Plus de 35 000 logements sont d’ores et déjà passés à ce système reposant sur des principes simples : utiliser le réseau de distribution énergétique existant (déjà amorti par les collectivités), réserver l’électricité aux usages courants (électroménager, éclairage, Wi-FI, etc.) et le gaz vert aux besoins saisonniers (chauffage).
C’est une solution gagnant-gagnant qui encourage les énergéticiens à passer à un portefeuille plus vert et les maîtres d’ouvrage à construire des logements qui utilisent le mix énergétique.
De son côté, le consommateur s’engage dans la transition énergétique et ne voit pas sa facture augmenter, au contraire (le gaz coûtant moins cher au kilowattheure que l’électricité).
Ainsi, contrairement à ce qui a été avancé lors des discussions en commission spéciale, une simple simulation sur le site https://comparateur-offres.energie-info.fr/ démontre que pour 10 000 kWh en 100% électrique, le prix avoisine les 1700€, alors que pour 11 000 kWh en mix-énergétique (5000 kWh en électrique et 6000 en gaz), le tarif ne dépasse pas les 1454€. Etant précisé que cette simulation a été effectuée pour des logements individuels, le prix du gaz en collectif s’écroule davantage. De fait, le coût de l’énergie est une donnée qui ne doit pas être perdue de vue lorsque l’on sait qu’environ 5,5 millions de ménages souffrent de précarité énergétique dans notre pays.

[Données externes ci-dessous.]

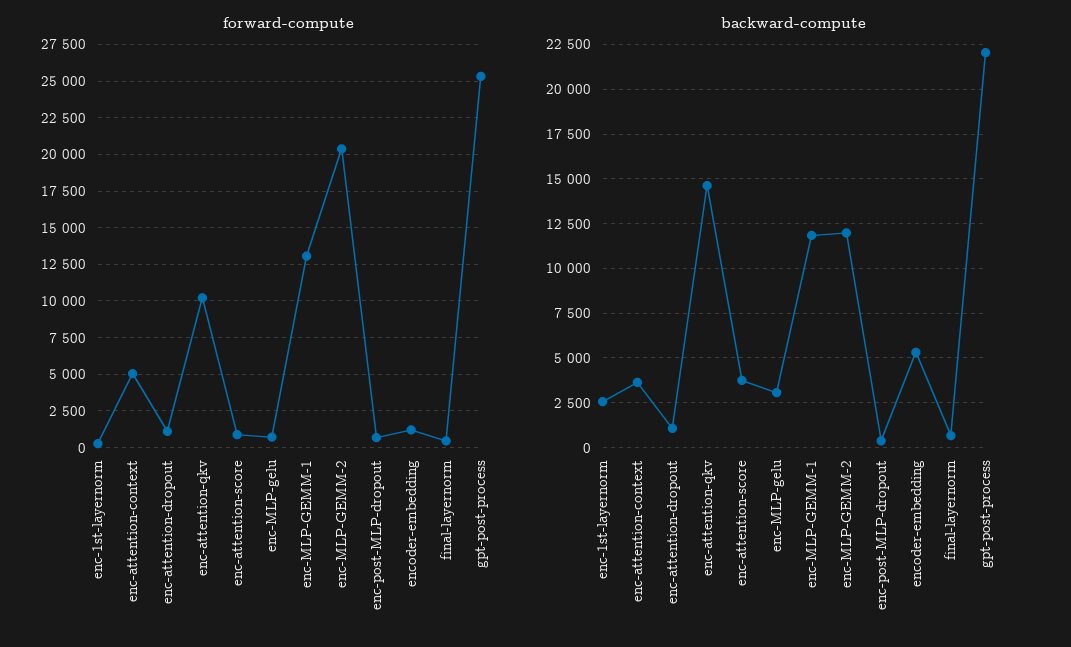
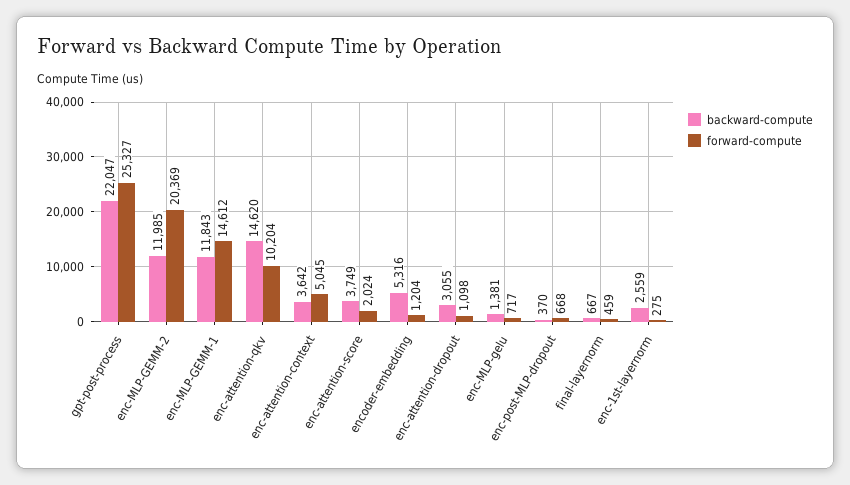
forward-compute, enc-attention-score: 1000 -> 2024
forward-compute, enc-MLP-GEMM-1: 13000 -> 14612
backward-compute, enc-attention-dropout: 1000 -> 3055
backward-compute, enc-MLP-gelu: 3000 -> 1381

Par conséquent, avec au moins 300 euros/an économisés sur les factures d’énergie, ce sont 10,5 millions d’euros/an que les 80 000 personnes actuellement équipées peuvent consacrer à d’autres postes de dépenses. En définitive, cela permet également de soulager le réseau électrique de 140 millions de kilowattheures/an, soit environ la consommation annuelle de 90 000 véhicules électriques. Une généralisation à toute la région pourrait produire des effets bien supérieurs.
Les premiers résultats semblent très prometteurs. Il est donc proposé par cet amendement d’inscrire l’expérimentation de cette solution dans plusieurs territoires de France et a fortiori, dans la région qui l’a vue naître et qui ambitionne – conformément à son SRADDET – de devenir en 2050 la première région française neutre en carbone. Par ailleurs, des unités de production fonctionnelles – comme l’usine Sormiou de Suez à Marseille – y existent déjà.
Cette expérimentation s’inscrit dans une démarche d’économie circulaire, puisque la conversion de nouveaux logements stimulera l’offre de gaz vert donnant des débouchés plus importants pour les déchets des collectivités locales et créant de l’emploi non délocalisable.
Demain, si cette solution se montre viable, les réseaux de distributions urbains pourraient transporter du gaz vert plutôt que du gaz traditionnel très émetteur en CO2 ; le tout sans surcoût pour les collectivités locales. Le tout électrique n’est pas la solution, le recours au gaz fossile non plus. Le recours à un mix énergétique semble dès lors une réponse d’équilibre intéressante. Elle a le bénéfice de la complémentarité avec les objectifs environnementaux de la France, à savoir : la rénovation thermique des logements, ainsi que la réduction et la valorisation des déchets.
Cet amendement est le fruit de discussions avec le collectif Smart Avenir Energies.